Allinson concludes that the GDR was 'quite a normal country': 'As the Cold War division of Europe persisted, so Thuringians grew as accustomed to their lot as Bavarians, South Tyroleans or Britons, and led their lives within this new, post-war framework' (p. 159). This may be true insofar as citizens devoted their time to the mundanity of eking out an existence. Yet much of this everyday reality was rather 'abnormal' by western standards, as surely even Allinson's account attests? The obsession with food even into the 1960s did not occur in West Germany or Britain. As the recent petrol crisis in Britain suggests, capitalist societies soon become dependent on abundance.

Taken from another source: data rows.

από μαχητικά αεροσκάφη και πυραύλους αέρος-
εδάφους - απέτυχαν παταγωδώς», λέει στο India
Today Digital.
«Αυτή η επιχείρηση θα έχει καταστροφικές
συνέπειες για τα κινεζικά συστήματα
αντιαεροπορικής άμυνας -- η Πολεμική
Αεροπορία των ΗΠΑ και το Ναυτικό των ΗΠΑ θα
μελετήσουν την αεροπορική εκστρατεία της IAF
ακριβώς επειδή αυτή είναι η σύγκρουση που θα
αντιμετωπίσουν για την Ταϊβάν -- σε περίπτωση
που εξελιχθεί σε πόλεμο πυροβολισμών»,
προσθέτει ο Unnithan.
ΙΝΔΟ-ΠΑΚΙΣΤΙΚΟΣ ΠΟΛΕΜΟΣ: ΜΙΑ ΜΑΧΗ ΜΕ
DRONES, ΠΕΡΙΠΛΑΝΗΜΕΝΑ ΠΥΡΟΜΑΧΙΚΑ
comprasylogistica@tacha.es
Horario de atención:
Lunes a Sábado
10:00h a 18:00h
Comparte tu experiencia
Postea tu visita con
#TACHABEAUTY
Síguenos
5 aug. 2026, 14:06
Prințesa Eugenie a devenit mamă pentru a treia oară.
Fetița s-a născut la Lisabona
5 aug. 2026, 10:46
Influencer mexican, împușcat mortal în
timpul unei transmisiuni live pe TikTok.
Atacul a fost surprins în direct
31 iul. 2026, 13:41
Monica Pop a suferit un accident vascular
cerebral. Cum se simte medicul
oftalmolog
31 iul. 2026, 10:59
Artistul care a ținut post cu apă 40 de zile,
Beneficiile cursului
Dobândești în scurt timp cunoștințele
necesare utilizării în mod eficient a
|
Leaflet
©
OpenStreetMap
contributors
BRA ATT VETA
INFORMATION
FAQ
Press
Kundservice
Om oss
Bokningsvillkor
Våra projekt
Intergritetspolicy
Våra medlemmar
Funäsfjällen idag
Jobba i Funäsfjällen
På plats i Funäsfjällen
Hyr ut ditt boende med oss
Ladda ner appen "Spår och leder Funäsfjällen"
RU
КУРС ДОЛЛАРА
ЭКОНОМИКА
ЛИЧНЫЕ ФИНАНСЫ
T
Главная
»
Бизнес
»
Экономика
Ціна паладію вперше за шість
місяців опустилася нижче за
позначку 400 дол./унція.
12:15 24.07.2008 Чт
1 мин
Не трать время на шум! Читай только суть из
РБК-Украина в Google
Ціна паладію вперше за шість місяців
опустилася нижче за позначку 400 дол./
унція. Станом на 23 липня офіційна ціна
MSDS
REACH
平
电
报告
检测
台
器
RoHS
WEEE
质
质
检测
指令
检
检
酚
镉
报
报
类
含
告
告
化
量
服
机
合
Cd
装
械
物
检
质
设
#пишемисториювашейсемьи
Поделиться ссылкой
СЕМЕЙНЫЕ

The comparison with the post-war West works perhaps for 1948, but surely not for 1968? He is perhaps on firmer ground in trying to explain the tolerance of the Erfurt population to change by reference to their immediate past, although he does ascribe this to the very high politics which he dismisses for the post-war world (for instance, the deposal of the Thuringian workers' government in 1923 is suggested as having sown the seeds of popular apathy, followed by presidential rule and National Socialist centralisation). Perhaps the reasons are to be sought in more sociological notions of Herrschaft, as praxis acted out in the local community? This is not to argue that politics should be left out, but merely that much conflict was displaced into everyday concerns, which acted as pretexts for not addressing more contentious issues head-on. Since this is implicit in many of the author's findings, it would be instructive to know how he sees his work fitting into current historiographical debates on Alltagsgeschichte as applied to the GDR.